Strona:PL Józef Ignacy Kraszewski-Historya prawdziwa o Petrku Właście palatynie, którego zwano Duninem tom 2 208.jpeg

Z Wikiźródeł, wolnej biblioteki
Ta strona została uwierzytelniona.

— Ufają w siły swojego arcybiskupa — powtarzała Agnieszka mężowi — gdy się przekonają, że na jego klątwę nie zważamy, będą prosić o łaskę.
Czekano więc cierpliwie.
Około południa wszystko w obozie szło na spoczynek. Książę Władysław pod namiotem, którego ściany podniesiono dla upału, aby wiatr przewiewał, siadł razem z księżną i kniaziem Wsewołodem za stół. Ztąd jak na dłoni widać było gród oblężony, wieżę za kościołem Ś. Mikołaja i ciągle na nią występujących ludzi, którzy się ztamtąd obozowi przypatrywali.
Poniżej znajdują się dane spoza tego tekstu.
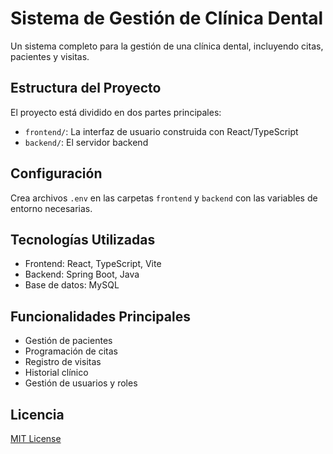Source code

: # Sistema de Gestión de Clínica Dental

Un sistema completo para la gestión de una clínica dental, incluyendo citas, pacientes y visitas.

## Estructura del Proyecto

El proyecto está dividido en dos partes principales:

- `frontend/`: La interfaz de usuario construida con React/TypeScript
- `backend/`: El servidor backend


## Configuración

Crea archivos `.env` en las carpetas `frontend` y `backend` con las variables de entorno necesarias.


## Tecnologías Utilizadas

- Frontend: React, TypeScript, Vite
- Backend: Spring Boot, Java
- Base de datos: MySQL

## Funcionalidades Principales

- Gestión de pacientes
- Programación de citas
- Registro de visitas
- Historial clínico
- Gestión de usuarios y roles

## Licencia

[MIT License](LICENSE)
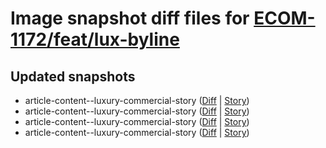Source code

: # Image snapshot diff files for [ECOM-1172/feat/lux-byline](git@github.com:brightsitesconsulting/independent-web/pull/8976)

## Updated snapshots
- article-content--luxury-commercial-story ([Diff](./article-content--luxury-commercial-story-768x1024-diff.png) | [Story](https://raw.githack.com/Independent-Digital-News-and-Media-Ltd/indy-branch-review/PR-8976-sb/index.html?path=/story/article-content--luxury-commercial-story))
- article-content--luxury-commercial-story ([Diff](./article-content--luxury-commercial-story-425x700-diff.png) | [Story](https://raw.githack.com/Independent-Digital-News-and-Media-Ltd/indy-branch-review/PR-8976-sb/index.html?path=/story/article-content--luxury-commercial-story))
- article-content--luxury-commercial-story ([Diff](./article-content--luxury-commercial-story-1600x900-diff.png) | [Story](https://raw.githack.com/Independent-Digital-News-and-Media-Ltd/indy-branch-review/PR-8976-sb/index.html?path=/story/article-content--luxury-commercial-story))
- article-content--luxury-commercial-story ([Diff](./article-content--luxury-commercial-story-1024x768-diff.png) | [Story](https://raw.githack.com/Independent-Digital-News-and-Media-Ltd/indy-branch-review/PR-8976-sb/index.html?path=/story/article-content--luxury-commercial-story))

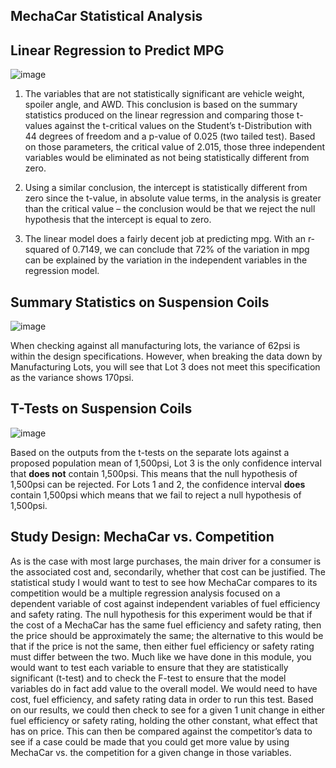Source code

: MechaCar Statistical Analysis
-----------------------------

Linear Regression to Predict MPG
--------------------------------

![image](https://user-images.githubusercontent.com/82548977/127258791-ea6eb886-5d78-4758-81dd-c7ba4cc9b1e0.png)

1. The variables that are not statistically significant are vehicle weight, spoiler angle, and AWD. This conclusion is based on the summary statistics produced on the linear regression and comparing those t-values against the t-critical values on the Student’s t-Distribution with 44 degrees of freedom and a p-value of 0.025 (two tailed test). Based on those parameters, the critical value of 2.015, those three independent variables would be eliminated as not being statistically different from zero. 

2. Using a similar conclusion, the intercept is statistically different from zero since the t-value, in absolute value terms, in the analysis is greater than the critical value – the conclusion would be that we reject the null hypothesis that the intercept is equal to zero.

3. The linear model does a fairly decent job at predicting mpg. With an r-squared of 0.7149, we can conclude that 72% of the variation in mpg can be explained by the variation in the independent variables in the regression model. 

Summary Statistics on Suspension Coils
--------------------------------------

![image](https://user-images.githubusercontent.com/82548977/127258965-957d6f31-7e77-4c16-b545-4b557517bf3f.png)

When checking against all manufacturing lots, the variance of 62psi is within the design specifications. However, when breaking the data down by Manufacturing Lots, you will see that Lot 3 does not meet this specification as the variance shows 170psi. 

T-Tests on Suspension Coils
---------------------------

![image](https://user-images.githubusercontent.com/82548977/127259553-e3b2d82b-e51e-47ee-bb0b-9c72cadbf038.png)

Based on the outputs from the t-tests on the separate lots against a proposed population mean of 1,500psi, Lot 3 is the only confidence interval that **does not** contain 1,500psi. This means that the null hypothesis of 1,500psi can be rejected. For Lots 1 and 2, the confidence interval **does** contain 1,500psi which means that we fail to reject a null hypothesis of 1,500psi. 

Study Design: MechaCar vs. Competition
--------------------------------------
As is the case with most large purchases, the main driver for a consumer is the associated cost and, secondarily, whether that cost can be justified. The statistical study I would want to test to see how MechaCar compares to its competition would be a multiple regression analysis focused on a dependent variable of cost against independent variables of fuel efficiency and safety rating. The null hypothesis for this experiment would be that if the cost of a MechaCar has the same fuel efficiency and safety rating, then the price should be approximately the same; the alternative to this would be that if the price is not the same, then either fuel efficiency or safety rating must differ between the two. Much like we have done in this module, you would want to test each variable to ensure that they are statistically significant (t-test) and to check the F-test to ensure that the model variables do in fact add value to the overall model. We would need to have cost, fuel efficiency, and safety rating data in order to run this test. Based on our results, we could then check to see for a given 1 unit change in either fuel efficiency or safety rating, holding the other constant, what effect that has on price. This can then be compared against the competitor’s data to see if a case could be made that you could get more value by using MechaCar vs. the competition for a given change in those variables. 
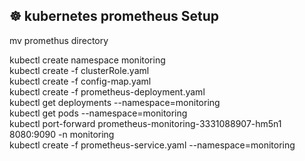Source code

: ## ☸️ kubernetes prometheus Setup

mv promethus directory

kubectl create namespace monitoring  
kubectl create -f clusterRole.yaml  
kubectl create -f config-map.yaml  
kubectl create  -f prometheus-deployment.yaml   
kubectl get deployments --namespace=monitoring   
kubectl get pods --namespace=monitoring   
kubectl port-forward prometheus-monitoring-3331088907-hm5n1 8080:9090 -n monitoring  
kubectl create -f prometheus-service.yaml --namespace=monitoring  
 
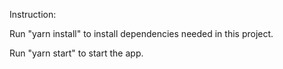 Instruction:

Run "yarn install" to install dependencies needed in this project.

Run "yarn start" to start the app.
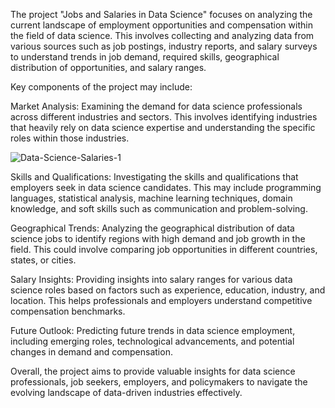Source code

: The project "Jobs and Salaries in Data Science" focuses on analyzing the current landscape of employment opportunities and compensation within the field of data science. This involves collecting and analyzing data from various sources such as job postings, industry reports, and salary surveys to understand trends in job demand, required skills, geographical distribution of opportunities, and salary ranges.

Key components of the project may include:

Market Analysis: Examining the demand for data science professionals across different industries and sectors. This involves identifying industries that heavily rely on data science expertise and understanding the specific roles within those industries.


![Data-Science-Salaries-1](https://github.com/Tinku-Choudhary-1992/jobs-and-salaries-in-datascience/assets/162289654/d11d0376-0e9a-4878-974f-18a9172750dc)

Skills and Qualifications: Investigating the skills and qualifications that employers seek in data science candidates. This may include programming languages, statistical analysis, machine learning techniques, domain knowledge, and soft skills such as communication and problem-solving.

Geographical Trends: Analyzing the geographical distribution of data science jobs to identify regions with high demand and job growth in the field. This could involve comparing job opportunities in different countries, states, or cities.

Salary Insights: Providing insights into salary ranges for various data science roles based on factors such as experience, education, industry, and location. This helps professionals and employers understand competitive compensation benchmarks.

Future Outlook: Predicting future trends in data science employment, including emerging roles, technological advancements, and potential changes in demand and compensation.

Overall, the project aims to provide valuable insights for data science professionals, job seekers, employers, and policymakers to navigate the evolving landscape of data-driven industries effectively.






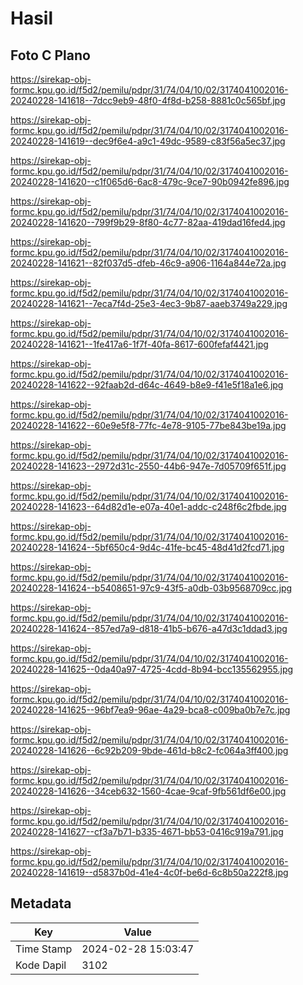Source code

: # Hasil

## Foto C Plano

https://sirekap-obj-formc.kpu.go.id/f5d2/pemilu/pdpr/31/74/04/10/02/3174041002016-20240228-141618--7dcc9eb9-48f0-4f8d-b258-8881c0c565bf.jpg

https://sirekap-obj-formc.kpu.go.id/f5d2/pemilu/pdpr/31/74/04/10/02/3174041002016-20240228-141619--dec9f6e4-a9c1-49dc-9589-c83f56a5ec37.jpg

https://sirekap-obj-formc.kpu.go.id/f5d2/pemilu/pdpr/31/74/04/10/02/3174041002016-20240228-141620--c1f065d6-6ac8-479c-9ce7-90b0942fe896.jpg

https://sirekap-obj-formc.kpu.go.id/f5d2/pemilu/pdpr/31/74/04/10/02/3174041002016-20240228-141620--799f9b29-8f80-4c77-82aa-419dad16fed4.jpg

https://sirekap-obj-formc.kpu.go.id/f5d2/pemilu/pdpr/31/74/04/10/02/3174041002016-20240228-141621--82f037d5-dfeb-46c9-a906-1164a844e72a.jpg

https://sirekap-obj-formc.kpu.go.id/f5d2/pemilu/pdpr/31/74/04/10/02/3174041002016-20240228-141621--7eca7f4d-25e3-4ec3-9b87-aaeb3749a229.jpg

https://sirekap-obj-formc.kpu.go.id/f5d2/pemilu/pdpr/31/74/04/10/02/3174041002016-20240228-141621--1fe417a6-1f7f-40fa-8617-600fefaf4421.jpg

https://sirekap-obj-formc.kpu.go.id/f5d2/pemilu/pdpr/31/74/04/10/02/3174041002016-20240228-141622--92faab2d-d64c-4649-b8e9-f41e5f18a1e6.jpg

https://sirekap-obj-formc.kpu.go.id/f5d2/pemilu/pdpr/31/74/04/10/02/3174041002016-20240228-141622--60e9e5f8-77fc-4e78-9105-77be843be19a.jpg

https://sirekap-obj-formc.kpu.go.id/f5d2/pemilu/pdpr/31/74/04/10/02/3174041002016-20240228-141623--2972d31c-2550-44b6-947e-7d05709f651f.jpg

https://sirekap-obj-formc.kpu.go.id/f5d2/pemilu/pdpr/31/74/04/10/02/3174041002016-20240228-141623--64d82d1e-e07a-40e1-addc-c248f6c2fbde.jpg

https://sirekap-obj-formc.kpu.go.id/f5d2/pemilu/pdpr/31/74/04/10/02/3174041002016-20240228-141624--5bf650c4-9d4c-41fe-bc45-48d41d2fcd71.jpg

https://sirekap-obj-formc.kpu.go.id/f5d2/pemilu/pdpr/31/74/04/10/02/3174041002016-20240228-141624--b5408651-97c9-43f5-a0db-03b9568709cc.jpg

https://sirekap-obj-formc.kpu.go.id/f5d2/pemilu/pdpr/31/74/04/10/02/3174041002016-20240228-141624--857ed7a9-d818-41b5-b676-a47d3c1ddad3.jpg

https://sirekap-obj-formc.kpu.go.id/f5d2/pemilu/pdpr/31/74/04/10/02/3174041002016-20240228-141625--0da40a97-4725-4cdd-8b94-bcc135562955.jpg

https://sirekap-obj-formc.kpu.go.id/f5d2/pemilu/pdpr/31/74/04/10/02/3174041002016-20240228-141625--96bf7ea9-96ae-4a29-bca8-c009ba0b7e7c.jpg

https://sirekap-obj-formc.kpu.go.id/f5d2/pemilu/pdpr/31/74/04/10/02/3174041002016-20240228-141626--6c92b209-9bde-461d-b8c2-fc064a3ff400.jpg

https://sirekap-obj-formc.kpu.go.id/f5d2/pemilu/pdpr/31/74/04/10/02/3174041002016-20240228-141626--34ceb632-1560-4cae-9caf-9fb561df6e00.jpg

https://sirekap-obj-formc.kpu.go.id/f5d2/pemilu/pdpr/31/74/04/10/02/3174041002016-20240228-141627--cf3a7b71-b335-4671-bb53-0416c919a791.jpg

https://sirekap-obj-formc.kpu.go.id/f5d2/pemilu/pdpr/31/74/04/10/02/3174041002016-20240228-141619--d5837b0d-41e4-4c0f-be6d-6c8b50a222f8.jpg


## Metadata

| Key        | Value               |
| ---------- | ------------------- |
| Time Stamp | 2024-02-28 15:03:47 |
| Kode Dapil | 3102                |



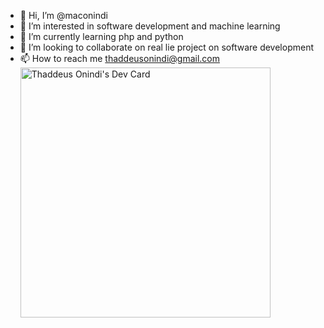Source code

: - 👋 Hi, I’m @maconindi
- 👀 I’m interested in software development and machine learning
- 🌱 I’m currently learning php and python
- 💞️ I’m looking to collaborate on real lie project on software development
- 📫 How to reach me thaddeusonindi@gmail.com
<a href="https://app.daily.dev/maconindi"><img src="https://api.daily.dev/devcards/880654c6b9f1421eb39092c58feb55ec.png?r=tc2" width="400" alt="Thaddeus Onindi's Dev Card"/></a>
<!---
maconindi/maconindi is a ✨ special ✨ repository because its `README.md` (this file) appears on your GitHub profile.
You can click the Preview link to take a look at your changes.
--->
Przy kotłach i kadziach zasiadło wojsko nieco rozweselone, posilać się i spoczywać. Upał był srogi. Sam on już ludzi nękał, choć się walką nie zmęczyli.
Z obozu w grodzie, z grodu w obozie ludzi i twarze niemal rozpoznać było można. Niekiedy ku murom śmielszy ktoś się podkradłszy wypuszczał strzałę i śmiech z siebie czynił, gdy ta w powietrze świsnąwszy spadała napróżno, a natomiast z za parkanu bełt raził śmiałka, który z guzem lub raną uciekał.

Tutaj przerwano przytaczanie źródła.